Second, in this study we investigated only one type of classification algorithm, the DT, due to its widespread use and its ability to generate intelligible decision rules. However, to fully explore the potential of multivariate classification algorithms for the identification of hearing loss and the possible advantages of machine learning methods over univariate classification approaches further research is needed. For example, it will be important to test different DT models by varying the set of input features and different machine learning algorithms, including both explainable (rule-based) and black-box approaches. The final outcome of this future investigation will be the identification of an optimal classification model that is accurate and reliable in identifying ears with hearing loss and that can be implemented into a smartphone app as part of the testing software.

In addition, the test partially addresses the problem of language-dependence. On the one hand, the use of meaningless VCVs and a set of consonants that is common across some of the top spoken languages worldwide makes the test feasible for use in non-native listeners. On the other hand, listeners who are not familiar with the Latin alphabet or native listeners of character-based languages such as Mandarin or Japanese may be subjected to ambiguities arising from the phoneme-grapheme correspondence. Investigation of test performance in a larger sample of native languages would be important to understand the possible modifications needed to improve test validity on a broader population.

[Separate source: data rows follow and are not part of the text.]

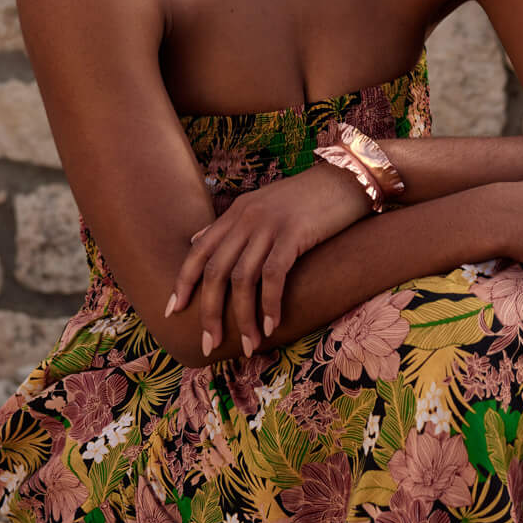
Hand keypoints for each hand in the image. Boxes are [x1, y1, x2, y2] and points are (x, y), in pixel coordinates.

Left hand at [165, 159, 370, 360]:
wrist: (348, 177)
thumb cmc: (308, 198)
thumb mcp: (261, 205)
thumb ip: (230, 225)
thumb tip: (196, 240)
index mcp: (236, 212)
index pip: (198, 251)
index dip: (183, 282)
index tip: (173, 312)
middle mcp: (246, 218)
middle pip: (215, 270)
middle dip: (209, 311)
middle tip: (210, 343)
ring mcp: (269, 225)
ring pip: (242, 278)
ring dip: (243, 317)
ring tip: (250, 345)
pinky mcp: (294, 233)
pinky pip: (273, 275)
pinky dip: (270, 304)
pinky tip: (272, 325)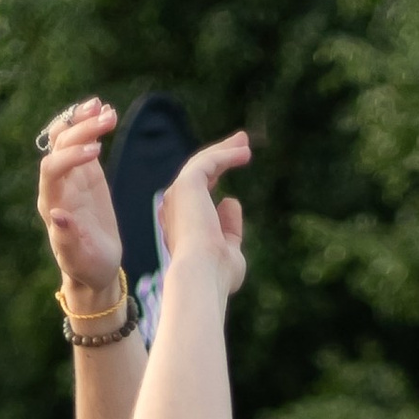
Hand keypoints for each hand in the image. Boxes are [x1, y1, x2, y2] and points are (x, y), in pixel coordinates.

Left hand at [37, 94, 123, 303]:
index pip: (51, 169)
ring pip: (68, 137)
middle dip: (81, 130)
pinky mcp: (85, 172)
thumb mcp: (79, 258)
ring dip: (84, 120)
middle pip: (60, 146)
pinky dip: (92, 125)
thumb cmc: (86, 266)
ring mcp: (70, 175)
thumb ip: (67, 238)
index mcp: (51, 203)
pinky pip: (83, 141)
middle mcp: (56, 184)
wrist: (95, 265)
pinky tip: (107, 111)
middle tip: (108, 119)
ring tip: (106, 108)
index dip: (70, 156)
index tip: (96, 152)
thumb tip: (56, 215)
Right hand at [155, 131, 249, 295]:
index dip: (216, 175)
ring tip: (245, 143)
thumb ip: (230, 228)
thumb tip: (230, 200)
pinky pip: (209, 162)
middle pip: (197, 173)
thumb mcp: (229, 250)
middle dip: (219, 155)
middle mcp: (174, 207)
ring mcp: (177, 195)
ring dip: (224, 150)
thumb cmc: (217, 275)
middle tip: (240, 144)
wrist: (203, 275)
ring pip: (201, 163)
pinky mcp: (187, 184)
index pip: (197, 193)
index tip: (235, 164)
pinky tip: (245, 154)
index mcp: (180, 224)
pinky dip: (226, 155)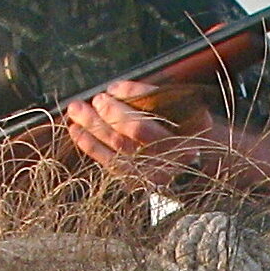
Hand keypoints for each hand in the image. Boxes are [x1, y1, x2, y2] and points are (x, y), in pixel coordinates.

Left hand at [62, 78, 216, 179]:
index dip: (130, 99)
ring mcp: (157, 172)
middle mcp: (177, 153)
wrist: (193, 161)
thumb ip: (149, 95)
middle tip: (93, 99)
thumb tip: (115, 89)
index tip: (112, 88)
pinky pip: (110, 163)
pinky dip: (91, 146)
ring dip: (94, 126)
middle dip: (111, 112)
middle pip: (136, 131)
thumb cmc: (182, 126)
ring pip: (119, 147)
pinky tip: (77, 131)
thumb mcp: (178, 104)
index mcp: (192, 129)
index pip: (160, 108)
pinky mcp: (138, 182)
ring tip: (77, 110)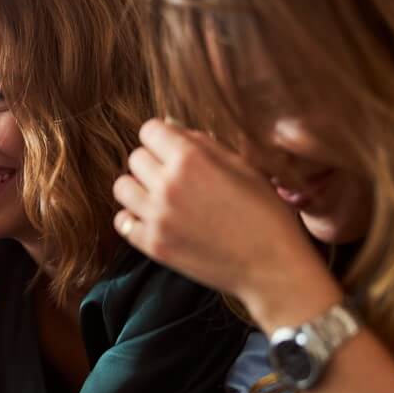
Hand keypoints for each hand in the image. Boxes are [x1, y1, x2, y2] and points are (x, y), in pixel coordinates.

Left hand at [112, 119, 340, 329]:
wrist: (271, 267)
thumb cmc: (265, 214)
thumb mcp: (243, 167)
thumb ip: (204, 143)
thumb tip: (170, 125)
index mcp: (191, 159)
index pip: (150, 130)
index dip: (162, 138)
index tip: (172, 149)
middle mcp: (168, 184)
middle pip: (135, 157)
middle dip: (153, 161)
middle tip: (173, 176)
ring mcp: (157, 216)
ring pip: (122, 187)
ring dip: (139, 188)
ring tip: (160, 197)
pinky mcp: (153, 244)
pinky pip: (122, 221)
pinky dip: (134, 218)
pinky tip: (155, 219)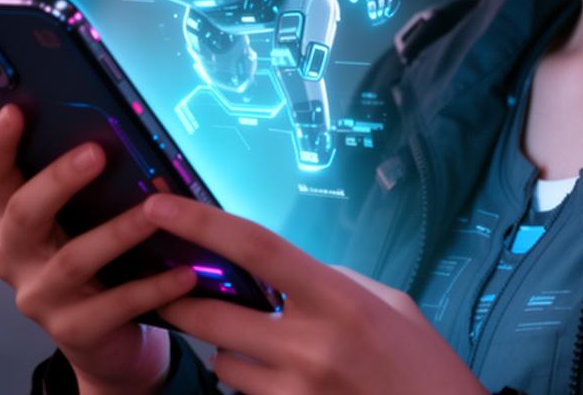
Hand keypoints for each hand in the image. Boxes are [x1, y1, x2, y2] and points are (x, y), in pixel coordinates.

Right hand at [0, 105, 198, 393]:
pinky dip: (152, 287)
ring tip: (156, 210)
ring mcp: (39, 297)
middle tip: (95, 153)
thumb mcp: (85, 220)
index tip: (16, 110)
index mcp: (14, 218)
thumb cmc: (100, 262)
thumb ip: (89, 187)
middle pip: (22, 213)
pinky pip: (114, 305)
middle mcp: (15, 256)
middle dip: (57, 180)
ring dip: (118, 231)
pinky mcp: (71, 331)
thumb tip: (125, 132)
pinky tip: (185, 272)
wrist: (108, 341)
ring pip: (74, 259)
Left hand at [147, 194, 483, 394]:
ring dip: (226, 348)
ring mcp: (295, 391)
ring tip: (262, 345)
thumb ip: (331, 282)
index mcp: (338, 300)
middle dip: (180, 299)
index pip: (256, 248)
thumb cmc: (422, 364)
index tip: (159, 206)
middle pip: (213, 315)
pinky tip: (284, 376)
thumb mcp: (386, 304)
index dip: (201, 224)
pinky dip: (250, 381)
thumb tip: (279, 272)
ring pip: (222, 362)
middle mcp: (309, 346)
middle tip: (166, 285)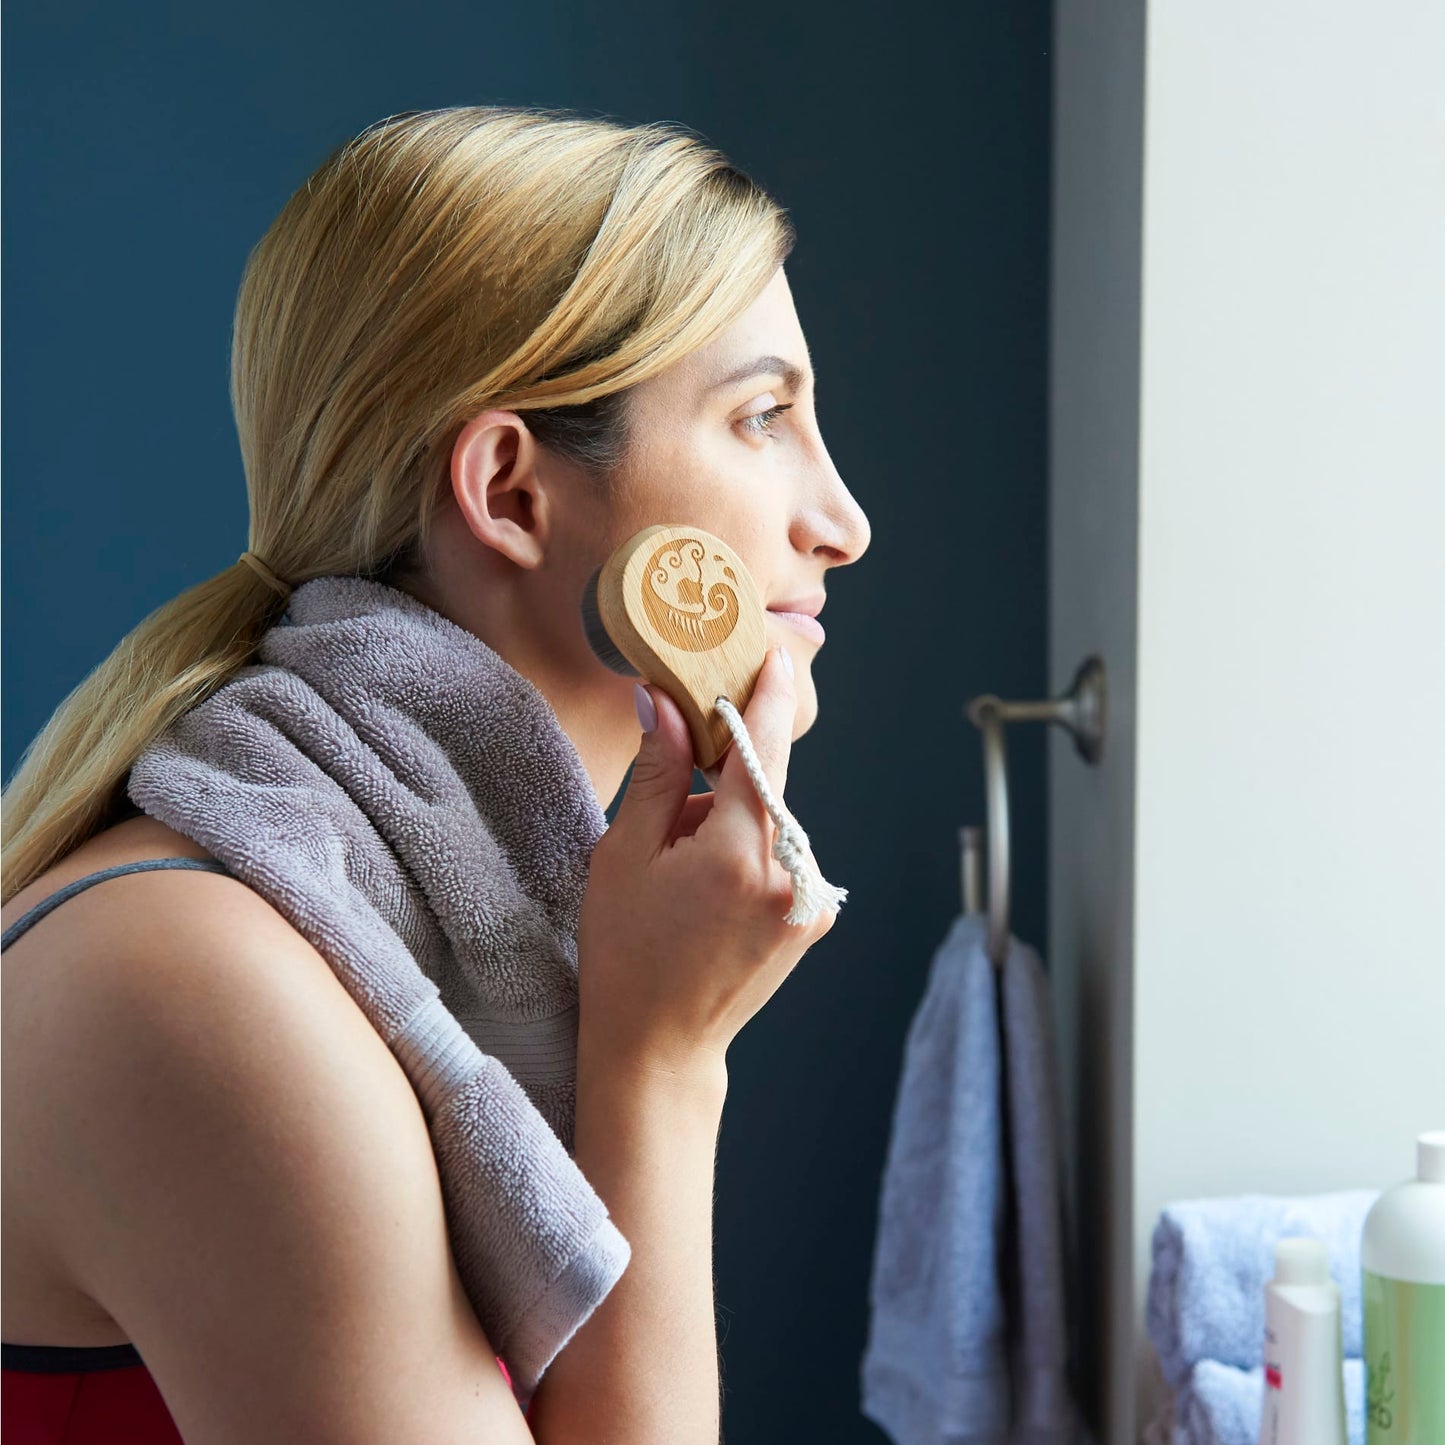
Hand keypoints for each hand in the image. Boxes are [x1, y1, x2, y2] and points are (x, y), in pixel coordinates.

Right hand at [576, 647, 836, 1072]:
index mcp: (739, 854)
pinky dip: (749, 855)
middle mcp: (790, 874)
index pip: (761, 749)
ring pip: (770, 821)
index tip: (771, 651)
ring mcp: (811, 900)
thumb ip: (655, 774)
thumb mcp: (623, 857)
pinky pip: (783, 855)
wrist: (661, 1047)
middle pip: (760, 786)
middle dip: (715, 789)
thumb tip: (661, 701)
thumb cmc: (627, 955)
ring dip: (731, 826)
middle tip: (667, 835)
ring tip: (686, 882)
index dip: (765, 694)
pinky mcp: (816, 916)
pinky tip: (712, 898)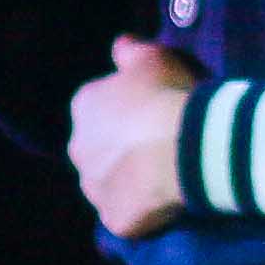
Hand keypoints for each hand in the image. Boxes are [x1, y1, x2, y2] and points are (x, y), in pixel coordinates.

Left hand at [69, 35, 198, 238]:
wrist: (185, 146)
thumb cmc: (166, 94)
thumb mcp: (153, 57)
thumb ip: (130, 50)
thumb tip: (119, 45)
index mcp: (84, 107)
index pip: (98, 107)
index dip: (126, 111)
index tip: (150, 112)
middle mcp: (78, 148)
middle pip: (98, 148)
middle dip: (119, 148)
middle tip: (156, 145)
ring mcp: (94, 188)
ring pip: (108, 184)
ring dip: (126, 181)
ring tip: (161, 175)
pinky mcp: (114, 220)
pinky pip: (126, 215)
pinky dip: (140, 211)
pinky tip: (163, 202)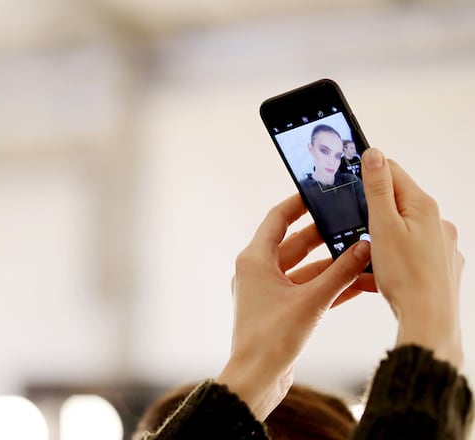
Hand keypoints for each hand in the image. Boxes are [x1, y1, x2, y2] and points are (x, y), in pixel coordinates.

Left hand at [217, 194, 372, 419]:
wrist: (256, 378)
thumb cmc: (272, 338)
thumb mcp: (311, 301)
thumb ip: (340, 274)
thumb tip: (364, 247)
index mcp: (254, 260)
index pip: (277, 219)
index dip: (298, 203)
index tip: (321, 192)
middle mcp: (258, 271)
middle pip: (294, 243)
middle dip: (325, 235)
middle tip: (352, 222)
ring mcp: (268, 292)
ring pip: (305, 268)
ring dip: (332, 264)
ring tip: (362, 251)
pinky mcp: (280, 310)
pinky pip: (307, 289)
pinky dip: (329, 285)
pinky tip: (358, 282)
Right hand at [361, 148, 463, 367]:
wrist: (430, 321)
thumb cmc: (405, 277)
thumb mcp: (382, 226)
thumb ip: (378, 189)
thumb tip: (373, 153)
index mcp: (423, 206)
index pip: (392, 171)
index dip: (367, 174)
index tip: (347, 182)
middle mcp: (439, 221)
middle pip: (398, 201)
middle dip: (373, 210)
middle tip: (353, 227)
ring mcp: (443, 244)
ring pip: (405, 229)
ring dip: (384, 236)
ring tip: (368, 257)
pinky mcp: (443, 265)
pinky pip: (414, 253)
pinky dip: (396, 258)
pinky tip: (383, 275)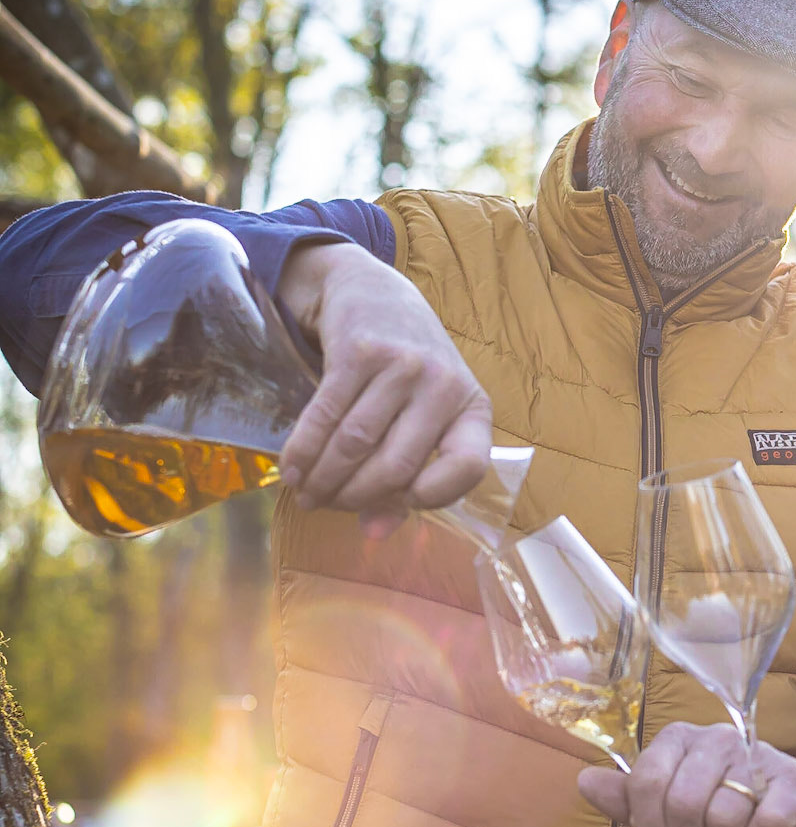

Although we are getting very close to our final goal, further research is still needed to fully define the optimal settings for test delivery via a smartphone app. For example, it will be important to measure the output levels obtained using mobile devices to understand the potential output levels range that can be obtained using a smartphone or a tablet device. Moreover, it will be useful to address the characteristics of additional transducers, including additional earphones models with broader dynamic range, to understand which models are more suited for test execution and define minimum requirements for transducers to be used in the test in uncontrolled environmental conditions.

6 Conclusions

In this study, we have shown that an approach based on explainable machine learning using a decision tree algorithm in combination with the proposed speech-in-noise test can classify ears with similar accuracy, sensitivity, and specificity as that of popular validated speech-in-noise tests. Moreover, we have shown that a simplified classification model with a reduced set of features can lead to simpler, more intelligible rules and maintain the same performance of more complex models based on a larger set of input features. Regarding the analysis of the output levels of the test as a function of different transducers, we have highlighted important differences in output levels between types of transducers (headphones vs. earphones) as well as between different transducer models, also showing that some transducers may not be adequate to ensure an appropriate range of output levels for the sake of conducting the test in self-adjusted volume settings. Further research will be needed to fully address the accuracy of the test, specifically it will be important to collect data from a larger sample of subjects, to evaluate the performance of different machine learning algorithms, preferably those able to generate explainable (e.g., rule-based) models, and to characterize the reliability of the test in varying environmental noise conditions and using different devices.